Task -> Beginning at the line that contains "### Performance", write out each remaining line of the entries below exactly as it stands.

Input data ->
★ ★ ★

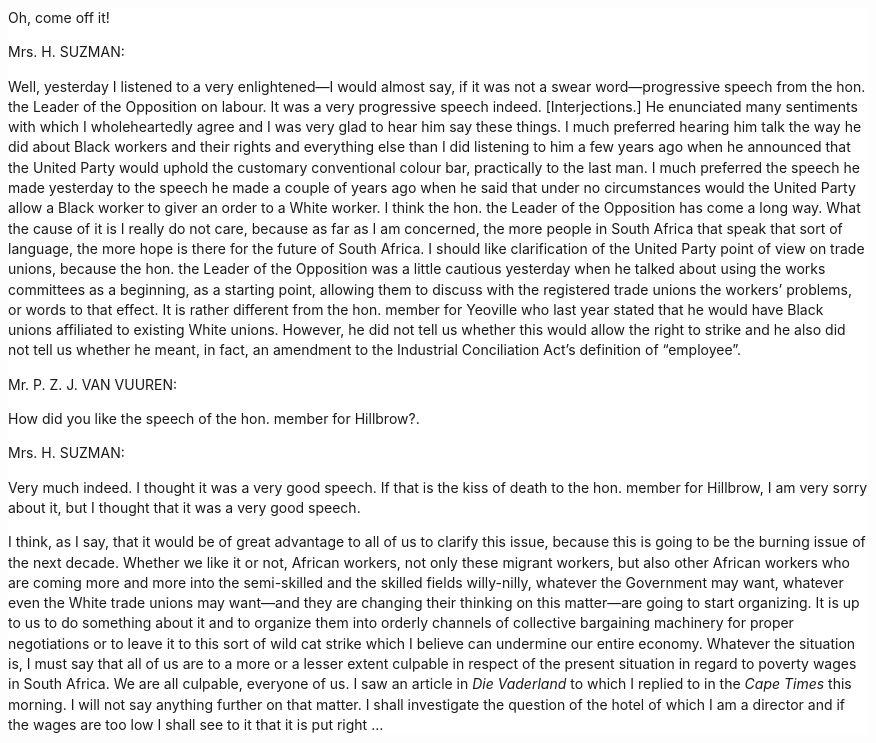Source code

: <p>Oh, come off it!</p>

</speech>

<speech by="#suzman">

<from>Mrs. <person refersTo="hansard_za">H. SUZMAN</person>:</from>

<p>Well, yesterday I listened to a very enlightened&#x2014;I would almost say, if it was not a swear word&#x2014;progressive speech from the hon. the Leader of the Opposition on labour. It was a very progressive speech indeed. [Interjections.] He enunciated many sentiments with which I wholeheartedly agree and I was very glad to hear him say these things. I much preferred hearing him talk the way he did about Black workers and their rights and everything else than I did listening to him a few years ago when he announced that the United Party would uphold the customary conventional colour bar, practically to the last man. I much preferred the speech he made yesterday to the speech he made a couple of years ago when he said that under no circumstances would the United Party allow a Black worker to giver an order to a White worker. I think the hon. the Leader of the Opposition has come a long way. What the cause of it is I really do not care, because as far as I am concerned, the more people in South Africa that speak that sort of language, the more hope is there for the future of South Africa. I should like clarification of the United Party point of view on trade unions, because the hon. the Leader of the Opposition was a little cautious yesterday when he talked about using the works committees as a beginning, as a starting point, allowing them to discuss with the registered trade unions the workers&#x2019; problems, or words to that effect. It is rather different from the hon. member for Yeoville who last year stated that he would have Black unions affiliated to existing White unions. However, he did not tell us whether this would allow the right to strike and he also did not tell us whether he meant, in fact, an amendment to the Industrial Conciliation Act&#x2019;s definition of &#x201C;employee&#x201D;.</p>

</speech>

<speech by="#van_vuuren">

<from>Mr. <person refersTo="hansard_za">P. Z. J. VAN VUUREN</person>:</from>

<p>How did you like the speech of the hon. member for Hillbrow?.</p>

</speech>

<speech by="#suzman">

<from>Mrs. <person refersTo="hansard_za">H. SUZMAN</person>:</from>

<p>Very much indeed. I thought it was a very good speech. If that is the kiss of death to the hon. member for Hillbrow, I am very sorry about it, but I thought that it was a very good speech.</p>

<p>I think, as I say, that it would be of great advantage to all of us to clarify this issue, because this is going to be the burning issue of the next decade. Whether we like it or not, African workers, not only these migrant workers, but also other African workers who are coming more and more into the semi-skilled and the skilled fields willy-nilly, whatever the Government may want, whatever even the White trade unions may want&#x2014;and they are changing their thinking on this matter&#x2014;are going to start organizing. It is up to us to do something about it and to organize them into orderly channels of collective bargaining machinery for proper negotiations or to leave it to this sort of wild cat strike which I believe can undermine our entire economy. Whatever the situation is, I must say that all of us are to a more or a lesser extent culpable in respect of the present situation in regard to poverty wages in South Africa. We are all culpable, everyone of us. I saw an article in <i>Die Vaderland</i> to which I replied to in the <i>Cape Times</i> this morning. I will not say anything further on that matter. I shall investigate the question of the hotel of which I am a director and if the wages are too low I shall see to it that it is put right &#x2026;</p>
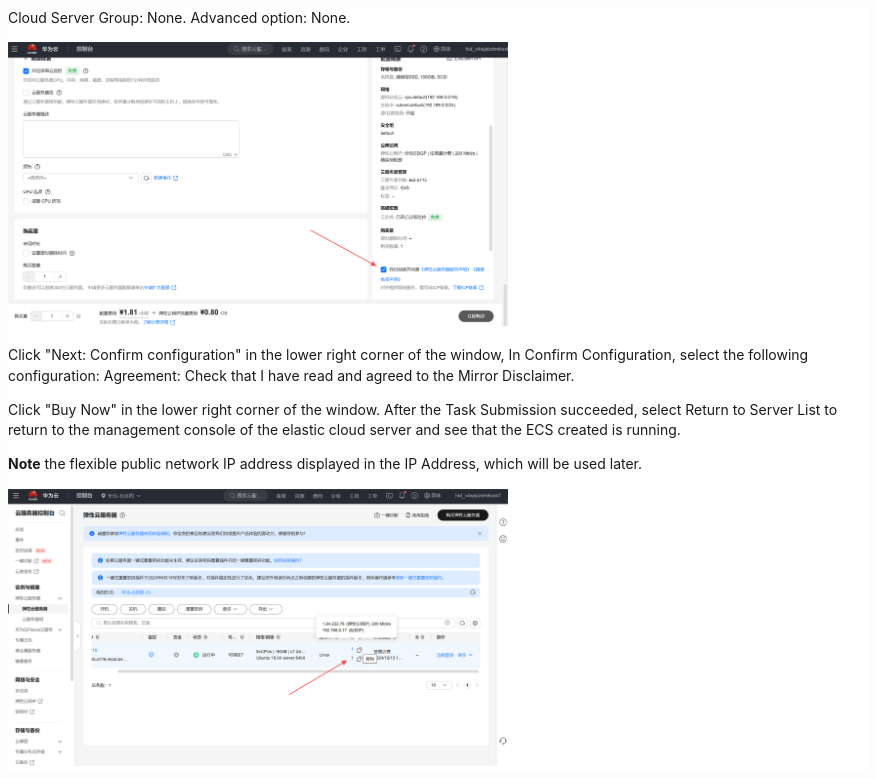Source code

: Cloud Server Group: None. Advanced option: None.

<img src=".\assets\5.png" alt="5" width= 500px />

Click "Next: Confirm configuration" in the lower right corner of the window, In Confirm Configuration, select the following configuration: Agreement: Check that I have read and agreed to the Mirror Disclaimer.

Click "Buy Now" in the lower right corner of the window. After the Task Submission succeeded, select Return to Server List to return to the management console of the elastic cloud server and see that the ECS created is running. 

**Note** the flexible public network IP address displayed in the IP Address, which will be used later.

<img src=".\assets\6.png" alt="6" width= 500px />
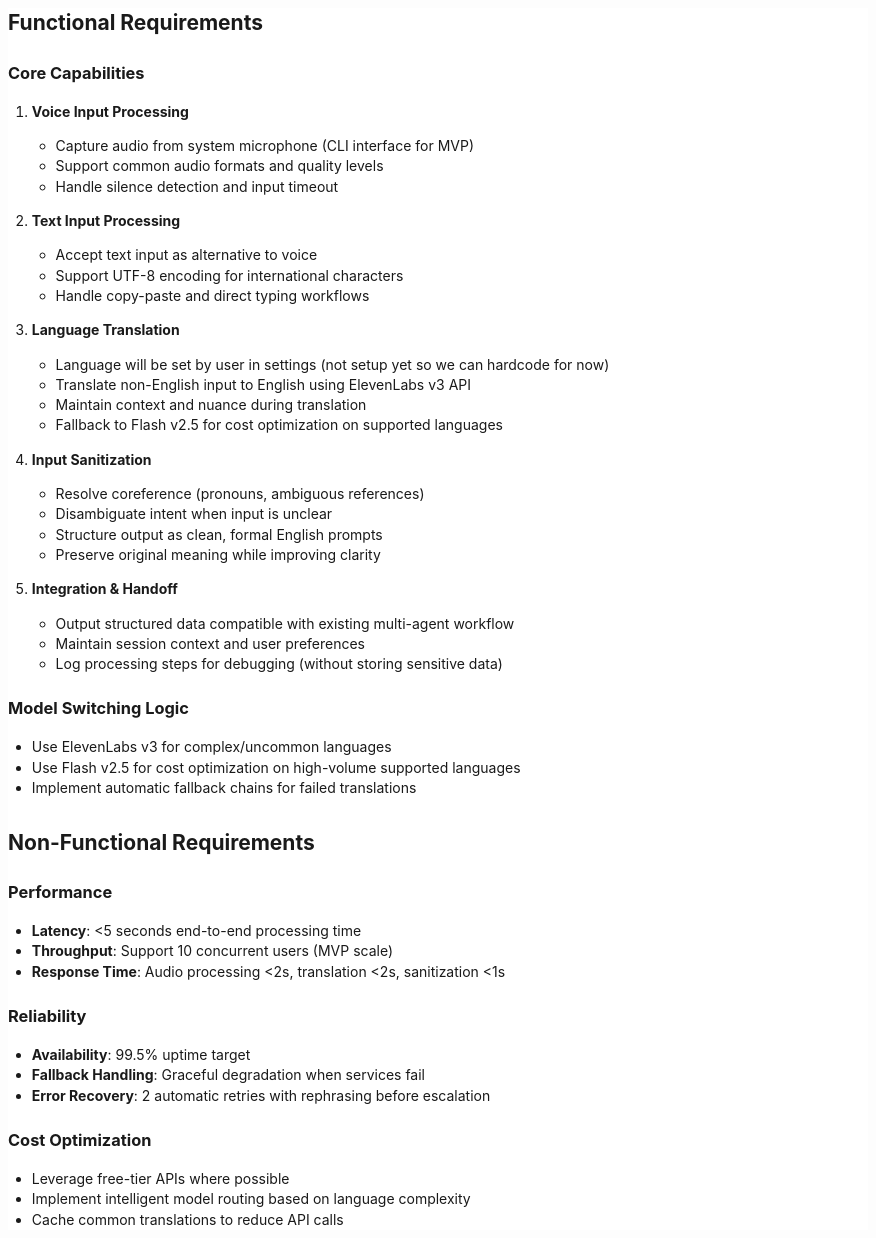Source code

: ## Functional Requirements

### Core Capabilities
1. **Voice Input Processing**
   - Capture audio from system microphone (CLI interface for MVP)
   - Support common audio formats and quality levels
   - Handle silence detection and input timeout

2. **Text Input Processing**
   - Accept text input as alternative to voice
   - Support UTF-8 encoding for international characters
   - Handle copy-paste and direct typing workflows

3. **Language Translation**
   - Language will be set by user in settings (not setup yet so we can hardcode for now)
   - Translate non-English input to English using ElevenLabs v3 API
   - Maintain context and nuance during translation
   - Fallback to Flash v2.5 for cost optimization on supported languages

4. **Input Sanitization**
   - Resolve coreference (pronouns, ambiguous references)
   - Disambiguate intent when input is unclear
   - Structure output as clean, formal English prompts
   - Preserve original meaning while improving clarity

5. **Integration & Handoff**
   - Output structured data compatible with existing multi-agent workflow
   - Maintain session context and user preferences
   - Log processing steps for debugging (without storing sensitive data)

### Model Switching Logic
- Use ElevenLabs v3 for complex/uncommon languages
- Use Flash v2.5 for cost optimization on high-volume supported languages
- Implement automatic fallback chains for failed translations

## Non-Functional Requirements

### Performance
- **Latency**: <5 seconds end-to-end processing time
- **Throughput**: Support 10 concurrent users (MVP scale)
- **Response Time**: Audio processing <2s, translation <2s, sanitization <1s

### Reliability
- **Availability**: 99.5% uptime target
- **Fallback Handling**: Graceful degradation when services fail
- **Error Recovery**: 2 automatic retries with rephrasing before escalation

### Cost Optimization
- Leverage free-tier APIs where possible
- Implement intelligent model routing based on language complexity
- Cache common translations to reduce API calls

★ ★ ★

Answer ->
### Performance
- **Latency**: <5 seconds end-to-end processing time
- **Throughput**: Support 10 concurrent users (MVP scale)
- **Response Time**: Audio processing <2s, translation <2s, sanitization <1s

### Reliability
- **Availability**: 99.5% uptime target
- **Fallback Handling**: Graceful degradation when services fail
- **Error Recovery**: 2 automatic retries with rephrasing before escalation

### Cost Optimization
- Leverage free-tier APIs where possible
- Implement intelligent model routing based on language complexity
- Cache common translations to reduce API calls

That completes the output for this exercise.